▸ **HOW TO COMPLETE THIS TASK**
Search term "oraz": copy each line of the records that contains it.

#####

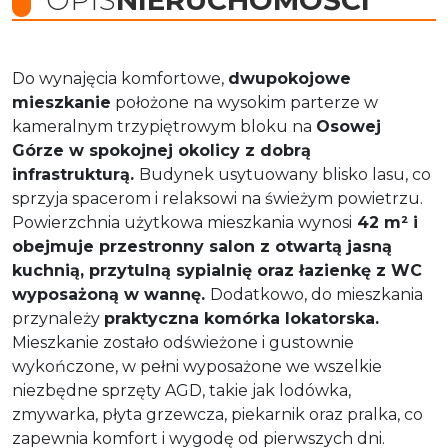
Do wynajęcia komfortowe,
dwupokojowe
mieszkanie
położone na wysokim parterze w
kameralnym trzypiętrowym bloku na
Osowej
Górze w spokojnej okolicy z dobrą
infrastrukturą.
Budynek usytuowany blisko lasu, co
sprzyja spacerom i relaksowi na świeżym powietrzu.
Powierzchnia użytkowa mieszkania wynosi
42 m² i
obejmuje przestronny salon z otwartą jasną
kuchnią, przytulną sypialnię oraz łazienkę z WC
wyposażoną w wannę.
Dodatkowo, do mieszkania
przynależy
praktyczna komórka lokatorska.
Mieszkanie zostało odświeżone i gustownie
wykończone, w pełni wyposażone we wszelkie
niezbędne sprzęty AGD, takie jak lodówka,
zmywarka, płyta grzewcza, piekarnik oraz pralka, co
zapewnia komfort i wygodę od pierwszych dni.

#####

▸ **ANSWER FOR THIS EXERCISE**
kuchnią, przytulną sypialnię oraz łazienkę z WC
zmywarka, płyta grzewcza, piekarnik oraz pralka, co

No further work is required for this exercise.